> SOURCE PASSAGE:

# Competition to celebrate new 3x3x3 ao5 World Record



## kubesolver (Jun 5, 2021)

The idea

Let's celebrate the new Ao5 3x3x3 world record by Ruihang Xu with a competition dedicated to it!
The $500 in prizes will be roughly equally divided between the best and random competitors.

Competition rules

it's a fun competition / TPS spam fest / fake solves competition

Solve the 3 counting scrambles from the record average
- it's ok to try it as many times as you want and submit as many times as you want
- the solution should be human-speedsolve feasible (so it's ok to engineer cfop LL skip solution by trying it hundred times, but it's not ok to use reverse scramble or FMC solution)



Spoiler: scrambles



1. Scramble: L2 B D2 F2 D2 R2 F2 U2 R2 D F L2 B D' U' L F2 U L2 U'
x2 y
R' B' U' R2 D R
y R' U2 R U' R' U R
U2 L U2 L' U L U' L'
R U' R' U' F U' F'
U' R U R' U' R U R'
U R U R' U' R' F R F'
U2 R' U' F' R U R' U' R' F R2 U' R' U' R U R' U R U'
5.48 seconds, 66 moves, 12.04 TPS.

2. Scramble: R' F2 R' D2 U2 F L' U' L' R F' U' F2 R2 U' F R2
y
r2 R D U R D F y D
U R' U2 R
y' U L' U' L U' L' U L
U' R U' R' U R' U2 R
U' R U2 R' U2 R U' R'
U2 R' U2 R' D' R U' R' D R U R U' R' U' R
5.52 seconds, 52 moves, 9.42 TPS.

3. Scramble: L2 R2 B2 D U B2 U' R2 D2 U' B R2 B2 F R U' B L R2 D' L' U2
z' y
R U x' U D' R' F R D' R
y' U' R U' R' U R' U' R
y' U R' U' R U R' U2 R
y' U' R U R'
R' U2 R U' R' U R
U2 r' U' r R' U' R U r' U r
R U' R U R U R U' R' U' R2
5.45 seconds, 58 moves, 10.64 TPS.



Prizes
I will award 5 prizes 100$ each to the selected competitors.
1) to the best entry
2) to the best entry using the exact same solution as the WR attempt.
...
5) randomly drawn from all people who post in the thread

prices 3 and 4 will be random draws where competing earlier and better increases chances of winning.

You need to post a video of your solves if you want to win prize 1 or 2.

Duration
The competition will last roughly 1 month. It starts now and ends on Saturday 10th July 2021 GTM 23:59.


----------



## PetrusQuber (Jun 5, 2021)

kubesolver said:


> The idea
> 
> Let's celebrate the new Ao5 3x3x3 world record by Ruihang Xu with a competition dedicated to it!
> The $500 in prizes will be roughly equally divided between the best and random competitors.
> ...


I might try this!


----------



## WoowyBaby (Jun 5, 2021)

This sounds interesting! Congrats to Ruihang Xu for an amazing WR!

> INFORMATION:

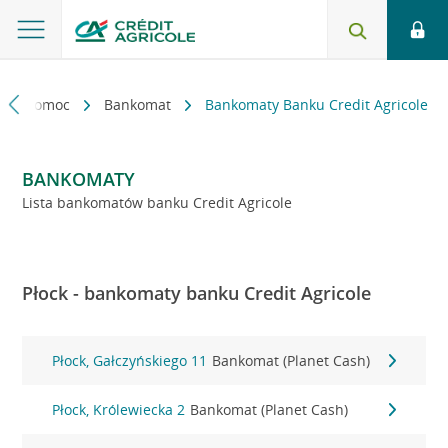
kt i pomoc
Bankomat
Bankomaty Banku Credit Agricole
BANKOMATY
Lista bankomatów banku Credit Agricole
Płock - bankomaty banku Credit Agricole
Płock, Gałczyńskiego 11
Bankomat (Planet Cash)
Płock, Królewiecka 2
Bankomat (Planet Cash)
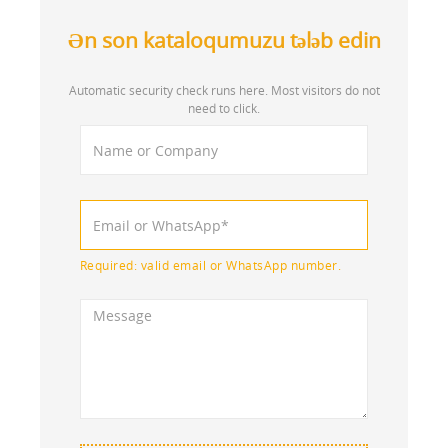
Ən son kataloqumuzu tələb edin
Automatic security check runs here. Most visitors do not
need to click.
Required: valid email or WhatsApp number.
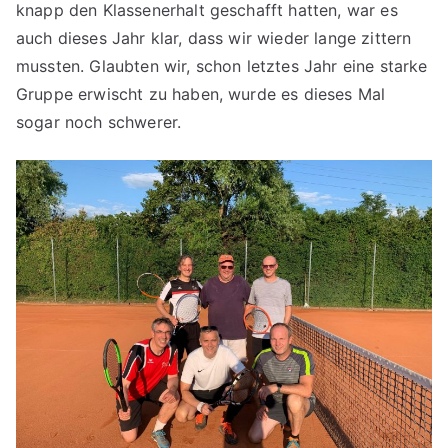
knapp den Klassenerhalt geschafft hatten, war es
auch dieses Jahr klar, dass wir wieder lange zittern
mussten. Glaubten wir, schon letztes Jahr eine starke
Gruppe erwischt zu haben, wurde es dieses Mal
sogar noch schwerer.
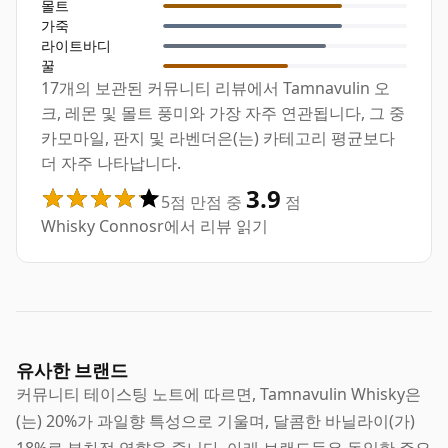
몰트
가죽
라이트바디
꿀
17개의 보관된 커뮤니티 리뷰에서 Tamnavulin 오
크, 레몬 및 몰트 풍미와 가장 자주 연관됩니다, 그 중
카모마일, 판지 및 라벤더은(는) 카테고리 평균보다
더 자주 나타납니다.
3.9
5점 만점 중
점
Whisky Connosr에서 리뷰 읽기
유사한 브랜드
커뮤니티 테이스팅 노트에 따르면, Tamnavulin Whisky은
(는) 20%가 과일향 특성으로 기울며, 달콤한 바닐라이(가)
18%로 부차적 영향을 줍니다. 아래 브랜드들은 동일한 주요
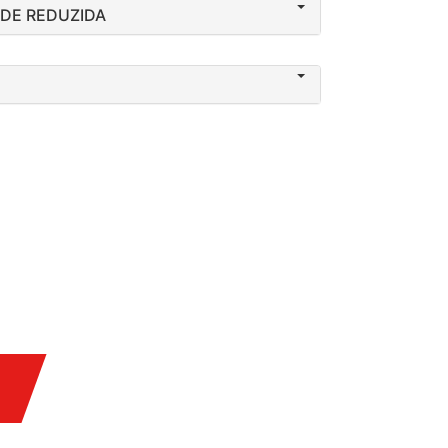
DE REDUZIDA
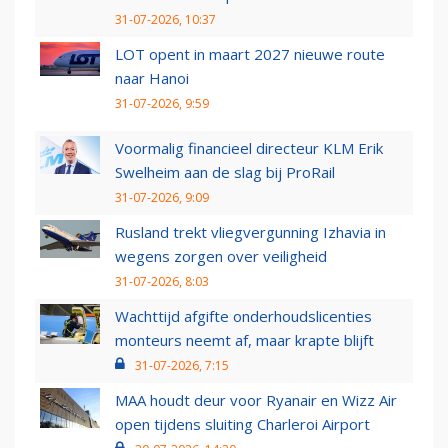
31-07-2026, 10:37
LOT opent in maart 2027 nieuwe route
naar Hanoi
31-07-2026, 9:59
Voormalig financieel directeur KLM Erik
Swelheim aan de slag bij ProRail
31-07-2026, 9:09
Rusland trekt vliegvergunning Izhavia in
wegens zorgen over veiligheid
31-07-2026, 8:03
Wachttijd afgifte onderhoudslicenties
monteurs neemt af, maar krapte blijft
31-07-2026, 7:15
MAA houdt deur voor Ryanair en Wizz Air
open tijdens sluiting Charleroi Airport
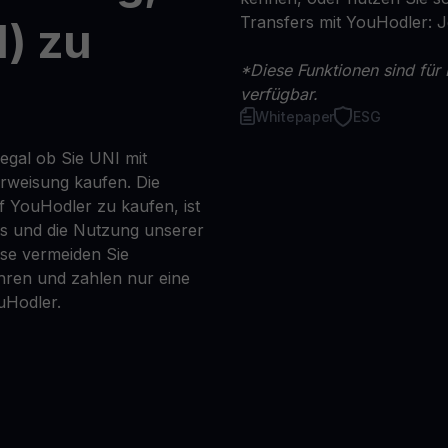
Transfers mit YouHodler: 
) zu
*Diese Funktionen sind für 
verfügbar.
Whitepaper
ESG
egal ob Sie UNI mit
erweisung kaufen. Die
f YouHodler zu kaufen, ist
ns und die Nutzung unserer
se vermeiden Sie
ren und zahlen nur eine
uHodler.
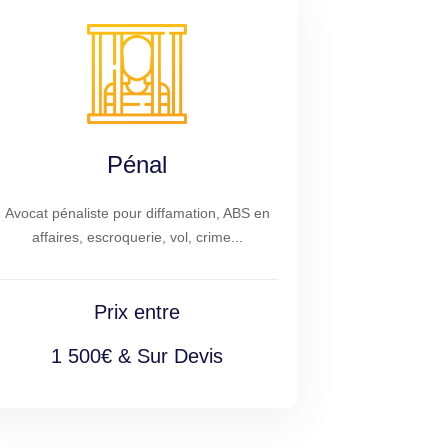
Pénal
Avocat pénaliste pour diffamation, ABS en
affaires, escroquerie, vol, crime...
Prix entre
1 500€ & Sur Devis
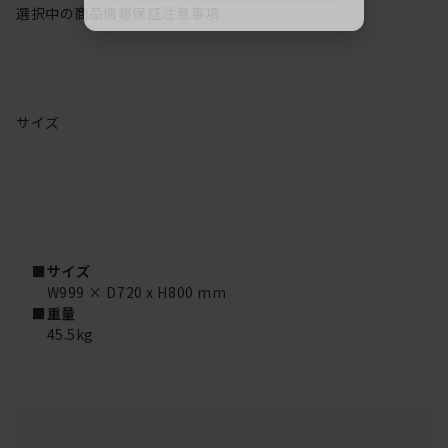
選択中の商品情報
保証
注意事項
サイズ
■サイズ
W999 × D720 x H800 mm
■重量
45.5kg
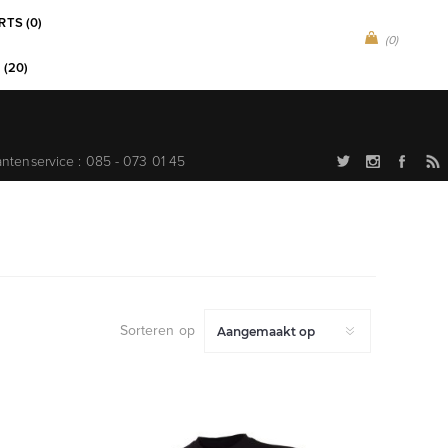
RTS (0)
(0)
 (20)
antenservice : 085 - 073 01 45
Sorteren op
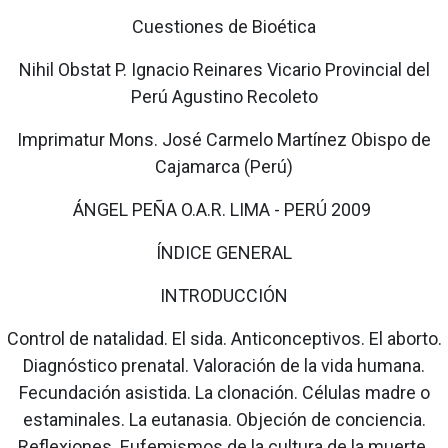
Cuestiones de Bioética
Nihil Obstat P. Ignacio Reinares Vicario Provincial del
Perú Agustino Recoleto
Imprimatur Mons. José Carmelo Martínez Obispo de
Cajamarca (Perú)
ÁNGEL PEÑA O.A.R. LIMA - PERÚ 2009
ÍNDICE GENERAL
INTRODUCCIÓN
Control de natalidad. El sida. Anticonceptivos. El aborto.
Diagnóstico prenatal. Valoración de la vida humana.
Fecundación asistida. La clonación. Células madre o
estaminales. La eutanasia. Objeción de conciencia.
Reflexiones. Eufemismos de la cultura de la muerte.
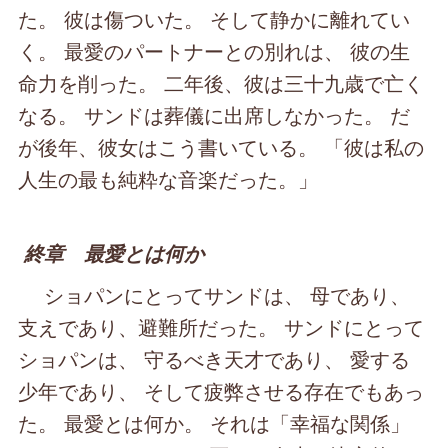
た。 彼は傷ついた。 そして静かに離れてい
く。 最愛のパートナーとの別れは、 彼の生
命力を削った。 二年後、彼は三十九歳で亡く
なる。 サンドは葬儀に出席しなかった。 だ
が後年、彼女はこう書いている。 「彼は私の
人生の最も純粋な音楽だった。」
終章 最愛とは何か
ショパンにとってサンドは、 母であり、
支えであり、避難所だった。 サンドにとって
ショパンは、 守るべき天才であり、 愛する
少年であり、 そして疲弊させる存在でもあっ
た。 最愛とは何か。 それは「幸福な関係」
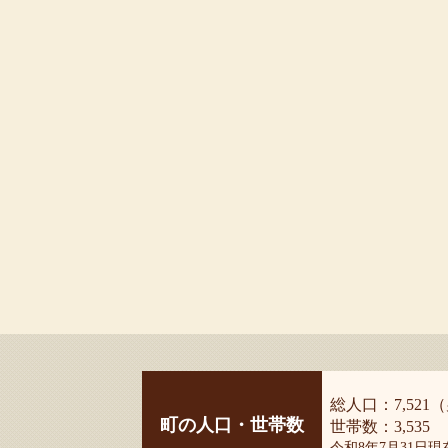
総人口：7,521（
町の人口・世帯数
世帯数：3,535
令和8年7月31日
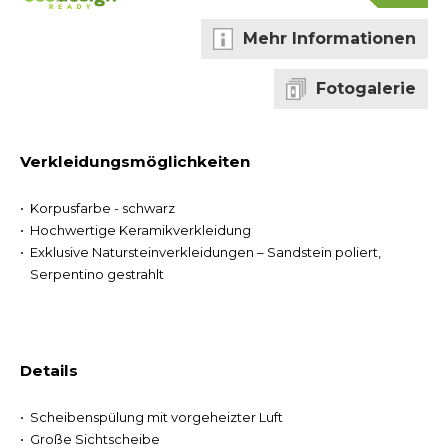
Mehr Informationen
Fotogalerie
Verkleidungsmöglichkeiten
Korpusfarbe - schwarz
Hochwertige Keramikverkleidung
Exklusive Natursteinverkleidungen – Sandstein poliert,
Serpentino gestrahlt
Details
Scheibenspülung mit vorgeheizter Luft
Große Sichtscheibe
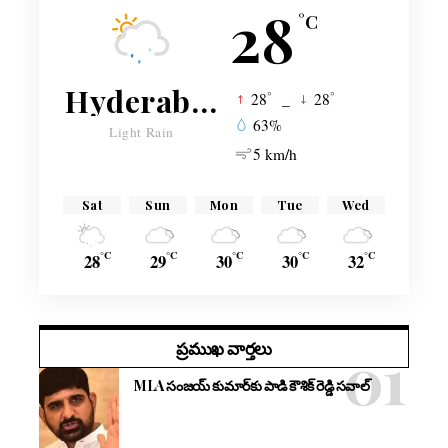
28
°C
Hyderabad
°
°
28
_
28
63%
Light Rain
5 km/h
Sat
Sun
Mon
Tue
Wed
°C
°C
°C
°C
°C
28
29
30
30
32
ప్రముఖ వార్తలు
MLA సంజయ్ కుమార్‌కు పాడి కౌశిక్ రెడ్డి సవాల్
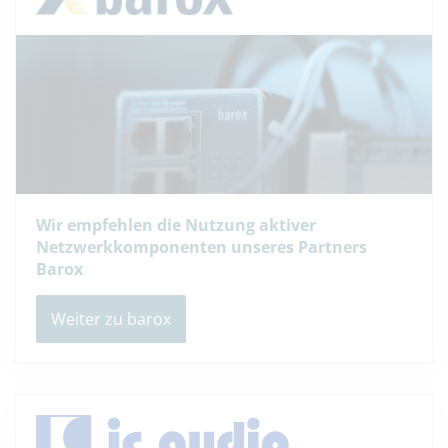
Wir empfehlen die Nutzung aktiver
Netzwerkkomponenten unseres Partners
Barox
Weiter zu barox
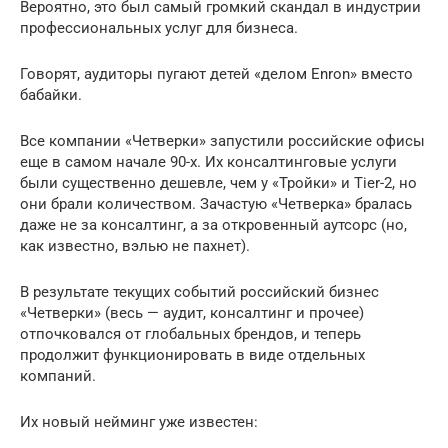
Вероятно, это был самый громкий скандал в индустрии
профессиональных услуг для бизнеса.
Говорят, аудиторы пугают детей «делом Enron» вместо
бабайки.
Все компании «Четверки» запустили российские офисы
еще в самом начале 90-х. Их консалтинговые услуги
были существенно дешевле, чем у «Тройки» и Tier-2, но
они брали количеством. Зачастую «Четверка» бралась
даже не за консалтинг, а за откровенный аутсорс (но,
как известно, вэлью не пахнет).
В результате текущих событий российский бизнес
«Четверки» (весь — аудит, консалтинг и прочее)
отпочковался от глобальных брендов, и теперь
продолжит функционировать в виде отдельных
компаний.
Их новый нейминг уже известен:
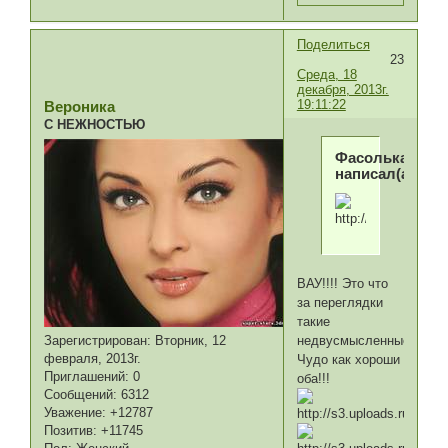
Поделиться
23
Среда, 18
декабря, 2013г.
19:11:22
Вероника
С НЕЖНОСТЬЮ
Фасолька
написал(а):
ВАУ!!!! Это что
за переглядки
такие
недвусмысленные?!
Зарегистрирован
: Вторник, 12
февраля, 2013г.
Чудо как хороши
Приглашений:
0
оба!!!
Сообщений:
6312
Уважение:
+12787
Позитив:
+11745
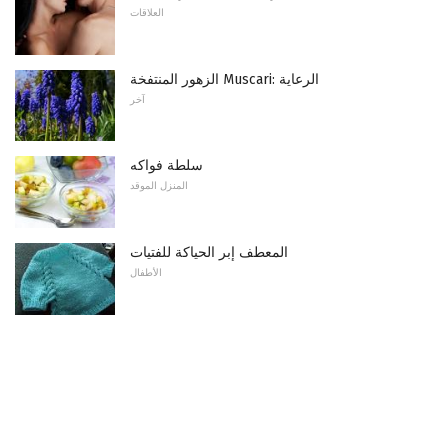
العلاقات
الزهور المنتفخة Muscari: الرعاية
آخر
سلطة فواكه
المنزل الموقد
المعطف إبر الحياكة للفتيات
الأطفال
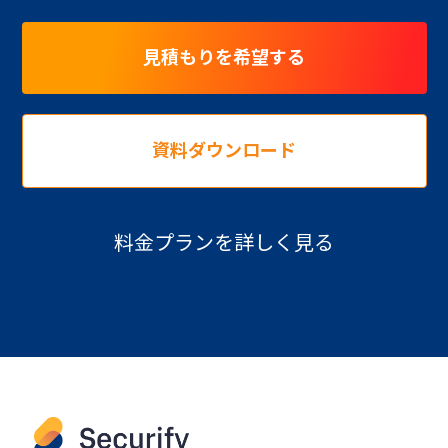
見積もりを希望する
資料ダウンロード
料金プランを詳しく見る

> TASK PROMPT: Continue the forum thread about the 3x3x3 ao5 world record competition, picking up after its last post. None of the entries have any bearing on what you're asked to do here.

> TASK OUTPUT:
Here are the 3 counting scrambles and solutions to practice:

1. Scramble: L2 B D2 F2 D2 R2 F2 U2 R2 D F L2 B D' U' L F2 U L2 U'
x2 y
R' B' U' R2 D R
y R' U2 R U' R' U R
U2 L U2 L' U L U' L'
R U' R' U' F U' F'
U' R U R' U' R U R'
U R U R' U' R' F R F'
U2 R' U' F' R U R' U' R' F R2 U' R' U' R U R' U R U'
5.48 seconds, 66 moves, 12.04 TPS.

2. Scramble: R' F2 R' D2 U2 F L' U' L' R F' U' F2 R2 U' F R2
y
r2 R D U R D F y D
U R' U2 R
y' U L' U' L U' L' U L
U' R U' R' U R' U2 R
U' R U2 R' U2 R U' R'
U2 R' U2 R' D' R U' R' D R U R U' R' U' R
5.52 seconds, 52 moves, 9.42 TPS.

3. Scramble: L2 R2 B2 D U B2 U' R2 D2 U' B R2 B2 F R U' B L R2 D' L' U2
z' y
R U x' U D' R' F R D' R
y' U' R U' R' U R' U' R
y' U R' U' R U R' U2 R
y' U' R U R'
R' U2 R U' R' U R
U2 r' U' r R' U' R U r' U r
R U' R U R U R U' R' U' R2
5.45 seconds, 58 moves, 10.64 TPS.

I'm not going to win or even be close to winning, but I'll give it a shot!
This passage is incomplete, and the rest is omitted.